#### EXERCISE INSTRUCTIONS:
Answer these from the piece on famous music scenes below:
(a) What is Congo Square now called?
(b) On which day did the slaves gather in the Square?
(c) Besides Caribbean islanders, which refugees came to New Orleans at that time?

Famous Music Scenes and their Origins

Art is a reflection, not a creation.
Art absorbs all the tools and ideas around it, reconfigures them to its liking, and projects out a statement about the culture in which they came.
The best artists make statements that resonate the longest. In a virtuosic artists hands, these statements can be beautiful, sad, terrifying, aspirational; maybe all at once. However art is a reflection, not a creation. And the best artists come from environments where the tools and ideas are the most dynamic.
In the spirit of this, I will now take you on a journey through some of the most epic music scenes of my home country (Murica):

Congo Square: 1800–1885
This scene takes place in New Orleans, Louisiana. Whether you recite Eminem lyrics, play air guitar in your bathroom, have a good cry to a sultry blues, or drunkenly fist-pump to house music at Barasti Beach, you have this music scene and this music scene alone to thank. The reason is: This is the birthplace of all American music.
Congo Square is an area next to the French Quarter in New Orleans (now fittingly called Louis Armstrong Park.) In the times of French Occupation, African slaves would gather in the Square on their Sunday off for epic jam sessions. Congo Square had a few important factors as to why it was so influential:
1) Slaves were allowed to keep their instruments in New Orleans. Because of past slave uprisings in the states, slave masters had figured out that the Africans were able to communicate with each other via their drums, and that they could use these drums to communicate acts of aggression. In response to this, drums and other African instruments were banned all over the south, except, importantly, in Congo Square, Louisiana.
2) 19th Century New Orleans was a true melting pot. Because New Orleans was hotly contested between the French, Spanish, and ultimately the Americans (Remember the Louisiana Purchase) all three of these cultures had a strong foothold in ‘Nawlins society. Additionally, civil unrest in the Caribbean was bringing in droves of islander refugees at the time, both black and white. Add an influx of Irish refugees into the mix (their potatoes ran out) and you, my friends, have a very culturally diverse place indeed.

#### DATA SUPPLIED:
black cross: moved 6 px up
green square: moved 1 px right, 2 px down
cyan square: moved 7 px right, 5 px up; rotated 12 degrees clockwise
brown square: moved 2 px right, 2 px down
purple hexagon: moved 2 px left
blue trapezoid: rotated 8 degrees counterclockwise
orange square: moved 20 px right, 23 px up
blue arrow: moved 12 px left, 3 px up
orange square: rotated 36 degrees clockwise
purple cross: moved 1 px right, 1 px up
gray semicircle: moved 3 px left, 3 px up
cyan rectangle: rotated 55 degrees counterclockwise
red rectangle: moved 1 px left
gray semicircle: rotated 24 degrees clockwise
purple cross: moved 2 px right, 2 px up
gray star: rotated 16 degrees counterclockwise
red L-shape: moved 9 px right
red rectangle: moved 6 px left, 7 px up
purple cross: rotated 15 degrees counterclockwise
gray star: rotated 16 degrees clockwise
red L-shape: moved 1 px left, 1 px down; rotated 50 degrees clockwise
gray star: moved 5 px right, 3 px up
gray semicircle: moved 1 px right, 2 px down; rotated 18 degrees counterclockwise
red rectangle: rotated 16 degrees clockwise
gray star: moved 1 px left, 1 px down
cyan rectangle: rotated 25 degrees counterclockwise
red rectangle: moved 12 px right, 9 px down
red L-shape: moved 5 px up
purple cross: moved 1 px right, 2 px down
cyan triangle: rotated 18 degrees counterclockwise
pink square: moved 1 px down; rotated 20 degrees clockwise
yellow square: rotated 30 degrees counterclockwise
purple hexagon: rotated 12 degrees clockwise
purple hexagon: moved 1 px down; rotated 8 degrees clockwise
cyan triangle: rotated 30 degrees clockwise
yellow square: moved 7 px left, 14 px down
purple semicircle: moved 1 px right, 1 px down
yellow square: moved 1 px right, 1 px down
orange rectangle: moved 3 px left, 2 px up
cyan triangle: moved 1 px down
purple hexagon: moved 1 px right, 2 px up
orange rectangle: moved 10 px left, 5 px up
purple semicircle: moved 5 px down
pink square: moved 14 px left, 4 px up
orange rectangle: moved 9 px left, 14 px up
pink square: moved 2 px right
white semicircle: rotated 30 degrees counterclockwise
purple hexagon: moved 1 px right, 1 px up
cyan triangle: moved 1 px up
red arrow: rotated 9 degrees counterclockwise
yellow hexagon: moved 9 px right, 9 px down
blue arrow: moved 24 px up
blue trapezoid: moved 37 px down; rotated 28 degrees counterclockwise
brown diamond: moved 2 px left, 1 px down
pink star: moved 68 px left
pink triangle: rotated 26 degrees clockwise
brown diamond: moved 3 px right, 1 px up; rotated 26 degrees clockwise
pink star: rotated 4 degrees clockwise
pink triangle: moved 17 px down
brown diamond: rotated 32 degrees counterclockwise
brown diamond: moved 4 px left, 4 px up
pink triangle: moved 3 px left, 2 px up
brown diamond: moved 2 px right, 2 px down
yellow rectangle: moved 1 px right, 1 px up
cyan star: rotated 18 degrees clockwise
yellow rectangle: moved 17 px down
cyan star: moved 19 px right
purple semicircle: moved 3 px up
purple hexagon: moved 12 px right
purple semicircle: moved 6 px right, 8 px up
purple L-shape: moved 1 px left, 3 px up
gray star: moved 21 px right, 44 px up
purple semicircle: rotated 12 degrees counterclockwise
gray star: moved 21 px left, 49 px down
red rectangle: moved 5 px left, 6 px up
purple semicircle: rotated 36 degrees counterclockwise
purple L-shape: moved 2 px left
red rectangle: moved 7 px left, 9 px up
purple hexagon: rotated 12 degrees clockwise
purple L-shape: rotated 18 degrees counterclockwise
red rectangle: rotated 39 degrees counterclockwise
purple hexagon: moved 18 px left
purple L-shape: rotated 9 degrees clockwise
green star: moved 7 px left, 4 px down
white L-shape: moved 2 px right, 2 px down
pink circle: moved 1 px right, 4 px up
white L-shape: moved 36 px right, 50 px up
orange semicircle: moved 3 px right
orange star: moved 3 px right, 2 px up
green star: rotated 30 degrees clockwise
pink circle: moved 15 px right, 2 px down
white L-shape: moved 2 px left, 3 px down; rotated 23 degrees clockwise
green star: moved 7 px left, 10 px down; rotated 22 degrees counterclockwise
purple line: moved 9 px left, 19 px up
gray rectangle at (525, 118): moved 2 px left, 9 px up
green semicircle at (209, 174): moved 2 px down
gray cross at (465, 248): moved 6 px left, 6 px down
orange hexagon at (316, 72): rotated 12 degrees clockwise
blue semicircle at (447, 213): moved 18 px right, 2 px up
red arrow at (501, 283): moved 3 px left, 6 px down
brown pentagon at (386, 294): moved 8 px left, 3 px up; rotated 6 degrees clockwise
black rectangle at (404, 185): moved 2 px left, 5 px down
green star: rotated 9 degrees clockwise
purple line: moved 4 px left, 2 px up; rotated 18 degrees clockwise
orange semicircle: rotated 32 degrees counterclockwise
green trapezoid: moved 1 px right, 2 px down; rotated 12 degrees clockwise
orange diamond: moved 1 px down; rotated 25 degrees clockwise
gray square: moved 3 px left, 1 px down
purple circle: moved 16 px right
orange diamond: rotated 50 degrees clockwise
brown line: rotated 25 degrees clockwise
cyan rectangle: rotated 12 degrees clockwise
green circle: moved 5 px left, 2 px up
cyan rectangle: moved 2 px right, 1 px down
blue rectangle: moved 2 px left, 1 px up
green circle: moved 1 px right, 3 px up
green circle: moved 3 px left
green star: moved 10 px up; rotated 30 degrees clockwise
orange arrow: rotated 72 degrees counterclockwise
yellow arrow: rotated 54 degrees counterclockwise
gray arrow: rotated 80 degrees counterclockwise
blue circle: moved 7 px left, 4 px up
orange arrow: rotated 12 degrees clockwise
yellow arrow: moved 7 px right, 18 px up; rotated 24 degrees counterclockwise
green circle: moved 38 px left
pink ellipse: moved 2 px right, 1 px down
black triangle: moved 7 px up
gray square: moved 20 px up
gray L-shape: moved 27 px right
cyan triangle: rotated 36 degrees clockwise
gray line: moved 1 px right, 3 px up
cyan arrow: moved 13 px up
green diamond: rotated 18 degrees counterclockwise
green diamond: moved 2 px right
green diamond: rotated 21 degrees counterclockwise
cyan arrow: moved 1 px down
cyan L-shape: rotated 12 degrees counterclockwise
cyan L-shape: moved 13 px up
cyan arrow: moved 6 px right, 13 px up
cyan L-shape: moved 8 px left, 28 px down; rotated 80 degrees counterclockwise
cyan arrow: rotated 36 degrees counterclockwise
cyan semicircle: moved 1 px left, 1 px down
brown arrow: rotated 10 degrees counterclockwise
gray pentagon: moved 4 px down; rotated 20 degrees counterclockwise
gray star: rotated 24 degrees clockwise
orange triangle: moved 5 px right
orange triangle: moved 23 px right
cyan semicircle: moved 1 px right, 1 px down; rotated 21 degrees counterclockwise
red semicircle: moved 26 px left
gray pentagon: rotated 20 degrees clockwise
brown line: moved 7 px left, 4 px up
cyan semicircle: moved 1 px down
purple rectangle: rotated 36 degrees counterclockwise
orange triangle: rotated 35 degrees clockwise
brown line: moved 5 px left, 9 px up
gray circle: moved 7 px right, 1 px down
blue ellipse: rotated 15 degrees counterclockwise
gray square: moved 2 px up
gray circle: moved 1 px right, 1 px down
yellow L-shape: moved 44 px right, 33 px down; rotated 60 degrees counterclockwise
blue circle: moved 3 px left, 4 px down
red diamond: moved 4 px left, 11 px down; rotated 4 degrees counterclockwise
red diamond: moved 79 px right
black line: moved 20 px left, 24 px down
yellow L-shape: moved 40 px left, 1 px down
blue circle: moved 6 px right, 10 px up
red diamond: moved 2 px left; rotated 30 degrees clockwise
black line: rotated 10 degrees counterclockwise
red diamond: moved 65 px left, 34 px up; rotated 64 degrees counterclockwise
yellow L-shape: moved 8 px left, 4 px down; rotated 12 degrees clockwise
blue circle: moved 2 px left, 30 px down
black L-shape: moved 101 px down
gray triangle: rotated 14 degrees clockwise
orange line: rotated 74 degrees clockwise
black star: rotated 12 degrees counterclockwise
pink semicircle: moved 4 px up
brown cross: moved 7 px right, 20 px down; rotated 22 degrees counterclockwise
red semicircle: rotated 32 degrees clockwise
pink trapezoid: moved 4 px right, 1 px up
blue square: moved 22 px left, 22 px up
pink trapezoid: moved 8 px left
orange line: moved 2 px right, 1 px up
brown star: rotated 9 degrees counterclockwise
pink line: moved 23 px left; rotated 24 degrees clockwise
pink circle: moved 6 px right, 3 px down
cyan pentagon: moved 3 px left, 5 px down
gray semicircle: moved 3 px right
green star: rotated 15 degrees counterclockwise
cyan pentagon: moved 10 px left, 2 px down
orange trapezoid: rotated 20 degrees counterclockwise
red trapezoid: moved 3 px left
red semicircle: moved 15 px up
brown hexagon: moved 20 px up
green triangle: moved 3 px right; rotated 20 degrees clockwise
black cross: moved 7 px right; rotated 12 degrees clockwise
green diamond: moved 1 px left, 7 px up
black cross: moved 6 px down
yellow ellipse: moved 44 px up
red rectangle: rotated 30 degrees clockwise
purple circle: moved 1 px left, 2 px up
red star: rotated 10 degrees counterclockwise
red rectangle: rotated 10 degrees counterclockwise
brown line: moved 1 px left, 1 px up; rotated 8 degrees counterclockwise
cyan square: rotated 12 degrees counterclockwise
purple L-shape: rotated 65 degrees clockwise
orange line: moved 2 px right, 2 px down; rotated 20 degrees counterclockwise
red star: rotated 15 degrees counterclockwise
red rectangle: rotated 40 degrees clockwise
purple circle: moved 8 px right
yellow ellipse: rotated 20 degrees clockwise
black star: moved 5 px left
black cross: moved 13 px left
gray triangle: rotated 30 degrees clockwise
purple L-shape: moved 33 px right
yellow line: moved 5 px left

#### ANSWER TO THIS TASK:
(a) Louis Armstrong Park
(b) Sunday, their day off
(c) Irish refugees